Pero, como les decía, todo puede ser cosa de la edad. De la mía, de la del cerrajero especialista en candados y de la incontestable distancia que media entre ambas edades. La política española va a encontrarse dentro de nada en manos de una generación nacida cuando nacía la Constitución, año más, año menos. En todo caso, de una generación cuya vivencia del momento fue, sobra indicarlo, nula, por más que se la hayan contado. Repasemos la nómina: Pedro Sánchez (1972), Pablo Iglesias (1978), Albert Rivera (1979) y, muy probablemente, Alberto Garzón (1985) y Soraya Sáenz de Santamaría (1971). Me dirán que es normal, que se trata de un relevo natural, que la edad no perdona, etcétera, etcétera. Tal vez. Pero no me negarán que en unos tiempos en que la esperanza de vida sube como la espuma y la población envejece que da gusto, semejante relevo resulta cuando menos chocante. Y, por lo tanto, digno de consideración.
Es evidente que el barrido generacional al que estamos asistiendo es indisociable de la crisis política española. Se ha producido una identificación entre la generación protagonista de la Transición —que, más que la mía, fue la anterior— y los males que nos afectan, entre los que destaca en un primerísimo plano la corrupción. Así, ha cundido la idea de que nuestro sistema político debe ser reinicializado —por usar la neolengua de nuestros tiempos binarios— y ese convencimiento, al que no le falta, sin duda, razón de ser, ha comportado que los valores mismos de la época saltaran también por los aires. Como si la Transición, por haber alumbrado unos partidos políticos y unas organizaciones sindicales que no han sido sino correas de transmisión de esos partidos, tuviera la culpa de los desmanes cometidos por sus representantes respectivos —recuérdese tan sólo que el sintagma «pacto de la Transición», hasta hace poco tan ensalzado, se ha convertido para muchos ciudadanos en un equivalente de «pacto por la corrupción»—. Y quien dice la Transición, dice, claro, la Carta Magna, su principal fruto.
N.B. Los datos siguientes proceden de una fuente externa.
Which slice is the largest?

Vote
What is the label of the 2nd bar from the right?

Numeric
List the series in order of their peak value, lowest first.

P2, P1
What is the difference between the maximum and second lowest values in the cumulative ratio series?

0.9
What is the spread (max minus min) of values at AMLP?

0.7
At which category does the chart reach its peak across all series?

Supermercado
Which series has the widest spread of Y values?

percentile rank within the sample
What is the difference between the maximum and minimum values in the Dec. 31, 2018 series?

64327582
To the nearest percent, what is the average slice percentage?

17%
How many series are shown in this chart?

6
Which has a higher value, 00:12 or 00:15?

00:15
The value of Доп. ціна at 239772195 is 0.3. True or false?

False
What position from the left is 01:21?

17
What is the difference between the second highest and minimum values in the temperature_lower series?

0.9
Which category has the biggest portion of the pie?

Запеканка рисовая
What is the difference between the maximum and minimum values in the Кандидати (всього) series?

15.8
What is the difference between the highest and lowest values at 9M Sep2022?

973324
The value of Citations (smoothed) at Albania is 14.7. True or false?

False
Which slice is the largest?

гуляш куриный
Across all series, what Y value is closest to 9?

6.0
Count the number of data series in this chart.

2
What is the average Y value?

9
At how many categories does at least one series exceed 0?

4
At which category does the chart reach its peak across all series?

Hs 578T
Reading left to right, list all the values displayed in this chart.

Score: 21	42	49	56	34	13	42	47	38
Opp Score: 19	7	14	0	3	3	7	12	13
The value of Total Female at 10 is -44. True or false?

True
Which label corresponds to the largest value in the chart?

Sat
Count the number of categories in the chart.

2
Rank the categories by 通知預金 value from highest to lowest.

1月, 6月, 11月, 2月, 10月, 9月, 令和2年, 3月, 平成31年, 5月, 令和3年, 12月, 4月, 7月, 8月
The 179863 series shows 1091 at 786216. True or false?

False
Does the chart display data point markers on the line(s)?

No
El descrédito de la Constitución, la constante apelación a reformarla aunque nadie con un mínimo de autoridad haya sido aún capaz de concretar, a estas alturas, en qué debería consistir dicha reforma, son las consecuencias visibles de la erosión a que está siendo sometido nuestro sistema político —cuando es sabido que la corrupción no va a combatirse con eficacia mediante reformas constitucionales, sino elaborando leyes ad hoc—. Puestos a utilizar un argumento para esa labor de barreno de nuestra Carta Magna, muchos han recurrido al de la edad. ¿Cómo va a respetarse un marco legal que no ha podido ser votado por una porción considerable de ciudadanos? Por supuesto, bastaría con acudir a un país cualquiera de nuestro entorno con una constitución vigente desde hace décadas para demostrar lo falaz de semejante razonamiento. Pero da igual. Lo joven vende. Y empuja. El problema es que también empujan los nacionalismos y quienes, tengan la edad que tengan, no abrigan otro propósito que destruir el sistema para implantar otro en el que aquellos viejos valores de libertad, democracia y justicia, tan propios de nuestra Transición, no son, en modo alguno, prioritarios.